● **TASKS TO COMPLETE**:
(A) Answer these questions about the sleep regression article, one per line:
(i) Across what age range can the "9 (ish) Month Sleep Regression" happen?
(ii) What is this regression associated with?
(iii) What is the easiest test of whether separation anxiety is likely causing a baby's sleep disruption?
(B) List every development that the sleep regression article says babies tend to go through right around the 9 month mark.

The Nine-ish Month Regression: What is it and What can be Done About it?
Every time you have your baby’s sleep figured out, it will change. Most of this change is positive, with sleep gradually improving with age, but there are a few notable bumps in the road that can cause trouble. One of these is the “9 (ish) Month Sleep Regression”, dubbed so by us because it can happen anywhere between 8-12 months. For most babies it hits right around the 9 month mark. This sleep regression is different than the four month sleep regression, where the architecture of sleep itself was changing and maturing. This sleep regression is associated with developmental milestones.
When babies have a true regression, things may get better after a rough week or two, OR you may find yourself stuck in a bad pattern that will only get better with intervention. The key to getting back on track quickly after a regression depends on how you interact with your baby during this tricky time.
The Science: Right around the 9 month mark babies go through an explosion of development. It’s often the time that separation anxiety hits and it’s also a time where babies tend to get more verbal and physical. Each of these cognitive and physical milestones can cause sleep disruption, but when they coincide, your baby’s sleep habits may abruptly change (see motor skill milestones blog here). When your baby starts to experience separation anxiety, it means that she understands that when you leave the room you are still around, but not immediately available. Most babies would prefer to have their parents nearby all of the time when going through this phase of development.
It’s important to note that not every baby will go through this separation anxiety-related sleep regression and some babies don’t have very severe separation anxiety. Typically the stronger the separation anxiety, the more pronounced the reaction you will get when you try to leave your child’s room at bedtime or naptime.
How do I know if my baby is going through separation anxiety?
The easiest test of whether separation anxiety is likely the cause of your baby’s sleep disruption is to assess her response when you walk out of the room while she is playing during the day. If she was content playing on her own when you were in the room, but cries when you leave the room, then she is probably going through this phase.
What happens to sleep during this time?

● **AVAILABLE DATA**:
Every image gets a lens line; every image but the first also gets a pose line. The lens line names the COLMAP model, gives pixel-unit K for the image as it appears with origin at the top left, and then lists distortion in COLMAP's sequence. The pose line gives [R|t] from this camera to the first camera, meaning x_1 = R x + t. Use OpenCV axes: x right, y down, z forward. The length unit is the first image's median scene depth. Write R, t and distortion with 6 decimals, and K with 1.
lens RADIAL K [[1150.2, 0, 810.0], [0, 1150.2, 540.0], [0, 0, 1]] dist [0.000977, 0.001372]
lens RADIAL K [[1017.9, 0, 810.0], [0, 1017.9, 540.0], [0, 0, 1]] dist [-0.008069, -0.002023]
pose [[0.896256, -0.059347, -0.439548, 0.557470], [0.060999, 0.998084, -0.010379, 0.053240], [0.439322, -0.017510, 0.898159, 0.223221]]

● **SOLUTIONS TO THE TASKS**:
(A)
(i) Anywhere between 8 and 12 months.
(ii) Developmental milestones.
(iii) Assessing her response when you walk out of the room while she is playing during the day.

(B)
- Separation anxiety
- Becoming more verbal
- Becoming more physical